Ten things you didn't know about Sake

Sake has been around for approximately 2000 years but it’s only been produced in Penrith for the past 30 years.

In that relatively short amount of time Sun Masamune has developed a strong following with products being enjoyed in homes, bars and restaurants across Australia and around the world.

Ten things you didnt know about Sake

Using the very latest in sake production technology, Sun Masamune creates high quality sake under the Go Shu brand along with several rice products. Managing Director of Sun Masamune, Allan Noble is a sake aficionado and he filled us in on some of the many uses and benefits of sake.

  1. Sake contains 20 different kinds of amino acids. Three of these amino acids (valine, isoleucine and leucine) are known to prevent muscle fatigue and pain. So sake is an ideal beverage to enjoy after a hard day’s work or even after your workout.

  2. The amino acids in sake have many health benefits. They can prevent cancer and trigger brain function, prevent cirrhosis, osteoporosis, and lower cholesterol and slow the ageing process.
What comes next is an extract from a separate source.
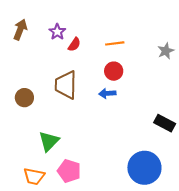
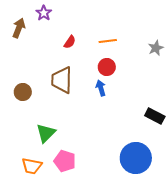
purple star: (57, 32) -> (44, 13), moved
blue arrow: (107, 93) -> (101, 88), turned 77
  3. In addition to other Japanese seasonings such as mirin, soy sauce, dashi and miso, sake can be used in cooking to open up a whole new realm of flavour. Next time you have a recipe that calls for the use of wine, including sauces and marinades, try swapping for sake instead.

  4. Sake has the same alcohol content as wine (15%) but you’re less likely to get a hangover after consuming sake because it has lower acidity and contains no sulphites, preservatives or histamines.

  5. Sake is a gentle and delicate mixer, easily blending an earthy dry, delicate flavour to any traditional cocktail. Try replacing spirits with sake in your next cocktail, or better yet try one of Allan’s cocktail recipes.

  6. The Japanese sake brewers who spend much of their time handling rice have long been renowned for their silky, soft hands. Known as Nuka, the white rice bran by-product of sake is rich in vitamins, minerals, proteins and essential oils and is said to have a wide variety of skin benefits.

  7. One bottle of sake takes approximately 4-5 months to produce. This includes 2 months of processing, and 2-3 months to allow for ageing/maturation before it’s bottled, packaged and shipped. 
  8. The Japanese characters for Go-Shu have a double meaning: when written they mean Australian Sake, but phonetically they mean Australia.

  9. Sake has had an important role throughout the evolution of Japanese society. In early times, sake drinking was an integral part of celebrating the harvest and was offered to the gods when praying for peace and prosperity.

  10. Sake is a very versatile drink… it can be served at room temperature, chilled, warmed or diluted and can be enjoyed either mixed or alone but preferably not on your own. KAMPAI!